The Pay-to-Play Rule is only one part of the regulatory landscape. Numerous state and local jurisdictions impose their own pay-to-play restrictions that apply to entities seeking or holding government contracts or investment advisory mandates. 

These rules often cover more categories of investment adviser affiliated campaign donors than does the federal concept of covered associates. For example, many state and local regimes apply to directors, officers, partners or significant owners of an investment adviser, and in some cases even to spouses, minor children or affiliated entities.8 The number and categories of individuals whose political contributions may trigger restrictions under state or local rules can therefore be much broader than those captured by the federal rule, requiring firms to monitor contributions across a wider group of personnel.

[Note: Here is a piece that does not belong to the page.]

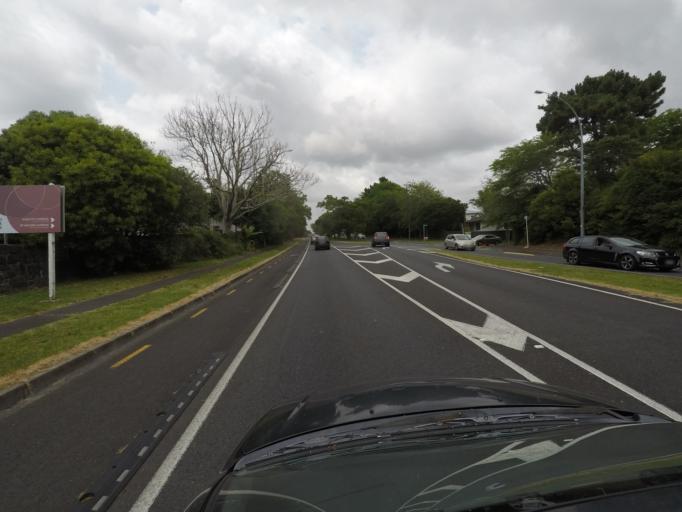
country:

State and local pay-to-play rules also vary significantly in their structure and scope. Some jurisdictions impose outright prohibitions, preventing firms from receiving or being awarded government business for a defined period if certain political contributions are made.9 Other jurisdictions rely primarily on disclosure requirements, requiring firms and their principals to report political contributions made to covered officials or candidates.10

In addition, the covered offices and officials differ widely across jurisdictions. Some laws focus on officials responsible for awarding contracts or selecting investment advisers, while others cover a broader set of state-level or municipal offices, including governors, state legislators or members of boards overseeing public funds. The penalties for violations also vary, ranging from monetary penalties and disclosure violations to disqualification from government contracts or investment mandates.11

Because these requirements differ across jurisdictions, investment advisers must carefully evaluate political contribution activity against multiple regulatory regimes at once. Our WilmerHale team regularly assists clients in navigating these complexities, including mapping applicable state and local restrictions, implementing compliance controls and preclearance systems, and addressing potential violations or remediation efforts.